Yen plummets as BOJ expands its easing program
April 4, 2013 10:29 am GMT+0 in Forex Analysis
Economic news (4 April 2013) – Today the Forex market is dominated by the BoJ’s decision to step up to a more aggressive easing policy, which resulted in the yen’s sharp fall against all major currency counterparts. On his first official meeting as Chairman of the Board, Haruhiko Kuroda unveiled strong stimulus measures aimed at ending the 15-year deflation the country has been battling. The BoJ also left the interest rate unchanged at 0.1%.
Following the announcement, the yen plunged to its weakest level in seven weeks, trading at $95.54 at the time of writing, or having lost 2.74% of its value.
Despite market makers’ anticipation for bolder steps by the BoJ in expanding the monetary policy, the announced measures exceeded their expectations. The Bank of Japan said it will expand almost twice its holdings of longer-term government bonds and exchange-traded funds, and will be purchasing 7 trillion yen of bonds a month as part of its monetary policy.
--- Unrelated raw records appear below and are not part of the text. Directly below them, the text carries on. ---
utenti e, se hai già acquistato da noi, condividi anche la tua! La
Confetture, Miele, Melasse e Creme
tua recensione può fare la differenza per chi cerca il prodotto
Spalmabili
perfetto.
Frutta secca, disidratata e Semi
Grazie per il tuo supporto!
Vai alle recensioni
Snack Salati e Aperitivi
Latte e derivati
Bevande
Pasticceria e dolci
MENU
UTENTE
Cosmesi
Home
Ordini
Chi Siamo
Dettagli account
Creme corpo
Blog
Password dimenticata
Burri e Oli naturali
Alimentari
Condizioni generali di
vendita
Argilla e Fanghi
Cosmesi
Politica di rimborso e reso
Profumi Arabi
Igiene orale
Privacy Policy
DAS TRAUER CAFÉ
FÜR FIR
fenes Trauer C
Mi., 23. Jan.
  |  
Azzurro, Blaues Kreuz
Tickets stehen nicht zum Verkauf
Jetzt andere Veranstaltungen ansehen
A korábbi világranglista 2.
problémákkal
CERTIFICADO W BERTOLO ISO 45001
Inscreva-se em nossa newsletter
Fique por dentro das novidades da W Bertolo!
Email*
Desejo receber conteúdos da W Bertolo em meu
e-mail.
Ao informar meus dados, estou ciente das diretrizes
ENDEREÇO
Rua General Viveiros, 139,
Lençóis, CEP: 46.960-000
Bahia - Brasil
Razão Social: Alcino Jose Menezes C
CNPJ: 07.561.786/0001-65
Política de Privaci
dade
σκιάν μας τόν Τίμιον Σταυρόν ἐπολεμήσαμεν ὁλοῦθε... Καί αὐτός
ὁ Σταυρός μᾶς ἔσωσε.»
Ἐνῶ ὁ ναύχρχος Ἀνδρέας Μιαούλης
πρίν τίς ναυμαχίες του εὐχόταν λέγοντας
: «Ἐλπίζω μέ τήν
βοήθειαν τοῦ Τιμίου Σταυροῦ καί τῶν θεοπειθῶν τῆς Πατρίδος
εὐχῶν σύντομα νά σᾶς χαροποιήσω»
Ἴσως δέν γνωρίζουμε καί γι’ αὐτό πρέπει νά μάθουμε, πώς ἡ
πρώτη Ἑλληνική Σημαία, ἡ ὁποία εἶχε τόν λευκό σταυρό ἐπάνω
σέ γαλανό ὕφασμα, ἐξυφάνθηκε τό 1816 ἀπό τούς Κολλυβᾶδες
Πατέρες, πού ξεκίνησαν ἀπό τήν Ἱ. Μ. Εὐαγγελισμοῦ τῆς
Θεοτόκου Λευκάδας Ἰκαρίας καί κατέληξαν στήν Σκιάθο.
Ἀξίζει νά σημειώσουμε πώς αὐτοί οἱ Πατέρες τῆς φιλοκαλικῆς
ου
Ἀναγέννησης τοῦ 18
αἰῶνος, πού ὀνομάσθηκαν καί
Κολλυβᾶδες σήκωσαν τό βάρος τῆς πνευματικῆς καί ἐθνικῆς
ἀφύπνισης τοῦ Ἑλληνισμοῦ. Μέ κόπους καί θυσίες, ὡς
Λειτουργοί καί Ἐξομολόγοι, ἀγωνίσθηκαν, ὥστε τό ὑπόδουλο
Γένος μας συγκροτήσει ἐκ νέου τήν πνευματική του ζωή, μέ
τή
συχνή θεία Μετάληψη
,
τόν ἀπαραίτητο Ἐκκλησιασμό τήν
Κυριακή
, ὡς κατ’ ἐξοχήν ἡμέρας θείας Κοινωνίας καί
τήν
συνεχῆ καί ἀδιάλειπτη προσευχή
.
This way the country’s money supply will be significantly increased, thus supporting inflation.
Analysts commented that the yen’s sharp decline against the dollar indicated a positive market reaction to the announced stimulus measures.
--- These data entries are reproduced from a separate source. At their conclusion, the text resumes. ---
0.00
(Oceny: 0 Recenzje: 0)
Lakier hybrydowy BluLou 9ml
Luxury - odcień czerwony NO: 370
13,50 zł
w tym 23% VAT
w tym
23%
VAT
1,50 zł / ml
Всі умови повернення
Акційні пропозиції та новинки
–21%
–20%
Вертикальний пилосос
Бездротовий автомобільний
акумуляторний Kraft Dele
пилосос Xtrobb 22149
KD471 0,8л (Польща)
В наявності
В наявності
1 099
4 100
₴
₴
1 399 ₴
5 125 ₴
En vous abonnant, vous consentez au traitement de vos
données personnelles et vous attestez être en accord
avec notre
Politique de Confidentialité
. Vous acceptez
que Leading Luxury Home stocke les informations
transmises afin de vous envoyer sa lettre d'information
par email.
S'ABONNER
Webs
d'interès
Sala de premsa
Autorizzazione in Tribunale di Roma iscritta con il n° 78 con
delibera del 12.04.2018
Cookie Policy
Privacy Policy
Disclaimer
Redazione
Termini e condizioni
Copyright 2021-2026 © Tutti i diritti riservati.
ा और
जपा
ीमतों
The yen has been on the radar since current Prime Minister Shinzo Abe took office in December, advocating for more aggressive asset purchasing programme as part of his plan to reviveJapan’s economy.
At yesterday’s session the dollar climbed from 93.60 to 92.65 against the yen. This morning the currency pair was trading at 92.70-93.05.
Should the dollar successfully overcome the resistance zone at 93.05-93.25, its aim will be reaching and testing the 93.60-93.85 zone. If successful, the upward trend will continue to 94.15-94.30. If it falls below the support zone at 92.80-92.55, the next support zone is expected to be at 92.15-92.20. In case of a breakdown, the downward trend will continue to 92.00-91.70.